The distance from the bob of the pendulum to the wall varies in a periodic way that can be modeled by a trigonometric function. The modeling function has period 0.8 seconds, amplitude 6cm, and midline H=15cm. At time t=0.2, the bob is at its midline, moving towards the wall. Find the formula of the trigonometric function that models the distance H between the bob and the wall after t seconds. Define the function using radians.H(t)=−(2π)+1?What is the distance from the pendulum to the wall after 0.5 seconds? Round your answer, if necessary, to two decimal places.

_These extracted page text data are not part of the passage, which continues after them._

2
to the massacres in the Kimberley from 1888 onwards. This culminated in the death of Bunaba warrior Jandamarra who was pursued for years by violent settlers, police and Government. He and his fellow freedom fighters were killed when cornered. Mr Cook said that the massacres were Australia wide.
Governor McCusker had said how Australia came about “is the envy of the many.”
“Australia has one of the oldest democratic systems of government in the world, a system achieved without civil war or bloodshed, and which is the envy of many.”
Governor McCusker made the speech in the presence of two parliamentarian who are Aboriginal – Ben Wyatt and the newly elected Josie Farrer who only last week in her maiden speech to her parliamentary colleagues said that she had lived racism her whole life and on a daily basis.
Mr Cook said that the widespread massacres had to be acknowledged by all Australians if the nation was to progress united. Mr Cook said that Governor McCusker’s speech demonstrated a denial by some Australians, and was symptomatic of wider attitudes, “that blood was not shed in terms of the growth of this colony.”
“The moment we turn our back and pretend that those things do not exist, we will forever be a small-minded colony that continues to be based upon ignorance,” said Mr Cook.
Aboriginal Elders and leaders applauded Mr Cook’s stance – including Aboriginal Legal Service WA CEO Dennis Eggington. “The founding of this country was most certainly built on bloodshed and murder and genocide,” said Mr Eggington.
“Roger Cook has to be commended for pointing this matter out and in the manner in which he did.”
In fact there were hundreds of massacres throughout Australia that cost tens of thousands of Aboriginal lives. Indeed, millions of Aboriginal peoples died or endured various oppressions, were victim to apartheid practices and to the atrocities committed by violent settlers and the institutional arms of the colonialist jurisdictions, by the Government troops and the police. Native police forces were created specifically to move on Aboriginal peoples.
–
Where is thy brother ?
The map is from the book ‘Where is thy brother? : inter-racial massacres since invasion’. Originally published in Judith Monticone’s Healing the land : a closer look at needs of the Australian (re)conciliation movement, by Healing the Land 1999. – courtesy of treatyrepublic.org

Q. The distance from the bob of the pendulum to the wall varies in a periodic way that can be modeled by a trigonometric function. The modeling function has period 0.8 seconds, amplitude 6cm, and midline H=15cm. At time t=0.2, the bob is at its midline, moving towards the wall. Find the formula of the trigonometric function that models the distance H between the bob and the wall after t seconds. Define the function using radians.H(t)=−(2π)+1?What is the distance from the pendulum to the wall after 0.5 seconds? Round your answer, if necessary, to two decimal places.

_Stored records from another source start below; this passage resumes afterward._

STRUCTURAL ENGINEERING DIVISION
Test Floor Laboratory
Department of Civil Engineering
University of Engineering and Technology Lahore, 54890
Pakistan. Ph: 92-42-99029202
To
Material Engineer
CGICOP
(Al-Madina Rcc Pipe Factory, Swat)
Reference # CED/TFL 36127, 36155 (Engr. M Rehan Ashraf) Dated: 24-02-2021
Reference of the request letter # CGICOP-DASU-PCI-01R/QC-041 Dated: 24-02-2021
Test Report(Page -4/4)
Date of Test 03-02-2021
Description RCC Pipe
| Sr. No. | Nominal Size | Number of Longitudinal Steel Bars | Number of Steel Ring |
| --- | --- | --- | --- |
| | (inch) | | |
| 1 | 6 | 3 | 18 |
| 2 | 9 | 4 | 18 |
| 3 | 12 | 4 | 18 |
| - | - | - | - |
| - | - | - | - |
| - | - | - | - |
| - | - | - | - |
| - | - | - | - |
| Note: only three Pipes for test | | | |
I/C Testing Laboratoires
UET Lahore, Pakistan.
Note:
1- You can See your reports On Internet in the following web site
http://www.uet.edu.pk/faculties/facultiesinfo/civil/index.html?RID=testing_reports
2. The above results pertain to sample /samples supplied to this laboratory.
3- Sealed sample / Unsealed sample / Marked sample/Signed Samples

Identify Amplitude and Midline: To find the formula of the trigonometric function that models the distance H between the bob and the wall after t seconds, we need to consider the given information: the period is 0.8 seconds, the amplitude is 6 cm, the midline is at H=15 cm, and at t=0.2 seconds the bob is at its midline, moving towards the wall. Since the bob is moving towards the wall, we need a cosine function that starts at the midline and goes towards the maximum. The general form of a cosine function is H(t)=Acos(B(t−C))+D, where A is the amplitude, B is related to the period, C is the phase shift, and t0 is the vertical shift (midline).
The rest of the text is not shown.